***** Exercise data *****

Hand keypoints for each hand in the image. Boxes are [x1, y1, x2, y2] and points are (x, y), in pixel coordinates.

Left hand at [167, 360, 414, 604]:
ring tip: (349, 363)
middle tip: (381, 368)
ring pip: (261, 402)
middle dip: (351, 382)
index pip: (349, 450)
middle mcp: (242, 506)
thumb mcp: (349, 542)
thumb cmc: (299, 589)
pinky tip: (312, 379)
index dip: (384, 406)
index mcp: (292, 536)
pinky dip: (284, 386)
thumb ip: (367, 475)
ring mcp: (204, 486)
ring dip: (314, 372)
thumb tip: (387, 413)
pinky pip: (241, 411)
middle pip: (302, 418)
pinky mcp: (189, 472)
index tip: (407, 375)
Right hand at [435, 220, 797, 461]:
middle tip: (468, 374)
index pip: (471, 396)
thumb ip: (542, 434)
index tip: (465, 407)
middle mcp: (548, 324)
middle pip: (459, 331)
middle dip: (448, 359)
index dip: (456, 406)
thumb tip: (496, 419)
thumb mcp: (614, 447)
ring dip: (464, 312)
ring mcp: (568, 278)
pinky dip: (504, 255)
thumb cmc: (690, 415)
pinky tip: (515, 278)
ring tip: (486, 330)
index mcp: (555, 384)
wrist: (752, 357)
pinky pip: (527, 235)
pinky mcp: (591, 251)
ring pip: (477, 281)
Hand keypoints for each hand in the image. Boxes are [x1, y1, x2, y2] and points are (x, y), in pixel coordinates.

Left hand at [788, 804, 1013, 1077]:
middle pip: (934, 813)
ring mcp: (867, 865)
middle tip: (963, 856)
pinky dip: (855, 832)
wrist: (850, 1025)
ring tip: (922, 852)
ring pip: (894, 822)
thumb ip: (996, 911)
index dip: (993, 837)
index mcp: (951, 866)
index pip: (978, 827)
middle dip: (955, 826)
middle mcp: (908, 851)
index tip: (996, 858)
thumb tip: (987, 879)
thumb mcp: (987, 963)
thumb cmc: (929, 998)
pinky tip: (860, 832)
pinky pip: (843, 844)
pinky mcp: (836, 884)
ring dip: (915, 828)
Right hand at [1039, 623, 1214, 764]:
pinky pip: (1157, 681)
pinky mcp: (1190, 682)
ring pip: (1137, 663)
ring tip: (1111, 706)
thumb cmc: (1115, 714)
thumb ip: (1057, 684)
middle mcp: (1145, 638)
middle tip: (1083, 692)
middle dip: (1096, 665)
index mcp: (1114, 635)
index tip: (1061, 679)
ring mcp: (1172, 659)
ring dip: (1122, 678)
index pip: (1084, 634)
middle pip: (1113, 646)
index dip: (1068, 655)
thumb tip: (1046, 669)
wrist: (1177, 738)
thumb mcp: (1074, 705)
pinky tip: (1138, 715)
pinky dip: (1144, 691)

*****

• **Aim of the task**
Your task is to repeat each line of the material exactly.

• **Answer to this exercise**
Hand keypoints for each hand in the image. Boxes are [x1, y1, x2, y2] and points are (x, y), in pixel coordinates.

Left hand at [167, 360, 414, 604]:
ring tip: (349, 363)
middle tip: (381, 368)
ring pip: (261, 402)
middle dip: (351, 382)
index pip: (349, 450)
middle mcp: (242, 506)
thumb mcp: (349, 542)
thumb cmc: (299, 589)
pinky tip: (312, 379)
index dip: (384, 406)
index mcp: (292, 536)
pinky dip: (284, 386)
thumb ip: (367, 475)
ring mcp: (204, 486)
ring dip: (314, 372)
thumb tip: (387, 413)
pinky pip: (241, 411)
middle pip: (302, 418)
pinky mcp: (189, 472)
index tip: (407, 375)
Right hand at [435, 220, 797, 461]:
middle tip: (468, 374)
index pip: (471, 396)
thumb ip: (542, 434)
index tip: (465, 407)
middle mcp: (548, 324)
middle pip: (459, 331)
middle dip: (448, 359)
index dip: (456, 406)
thumb tip: (496, 419)
thumb mcp: (614, 447)
ring dip: (464, 312)
ring mcp: (568, 278)
pinky dip: (504, 255)
thumb cmc: (690, 415)
pinky tip: (515, 278)
ring tip: (486, 330)
index mcp: (555, 384)
wrist: (752, 357)
pinky pip: (527, 235)
pinky mcp: (591, 251)
ring pip: (477, 281)
Hand keypoints for each hand in the image. Boxes are [x1, y1, x2, y2] and points are (x, y), in pixel coordinates.

Left hand at [788, 804, 1013, 1077]:
middle pip: (934, 813)
ring mcp: (867, 865)
middle tip: (963, 856)
pinky dip: (855, 832)
wrist: (850, 1025)
ring tip: (922, 852)
ring pip: (894, 822)
thumb ip: (996, 911)
index dip: (993, 837)
index mcp: (951, 866)
index pip: (978, 827)
middle dip: (955, 826)
middle mcp: (908, 851)
index tip: (996, 858)
thumb tip: (987, 879)
thumb mcp: (987, 963)
thumb cmc: (929, 998)
pinky tip: (860, 832)
pinky pip: (843, 844)
pinky mcp: (836, 884)
ring dip: (915, 828)
Right hand at [1039, 623, 1214, 764]:
pinky pip: (1157, 681)
pinky mcp: (1190, 682)
ring pip: (1137, 663)
ring tip: (1111, 706)
thumb cmc: (1115, 714)
thumb ip: (1057, 684)
middle mcp: (1145, 638)
middle tip: (1083, 692)
middle dip: (1096, 665)
index mcp: (1114, 635)
index tip: (1061, 679)
ring mcp: (1172, 659)
ring dip: (1122, 678)
index pip: (1084, 634)
middle pip: (1113, 646)
index dip: (1068, 655)
thumb tip: (1046, 669)
wrist: (1177, 738)
thumb mcp: (1074, 705)
pinky tip: (1138, 715)
pinky dip: (1144, 691)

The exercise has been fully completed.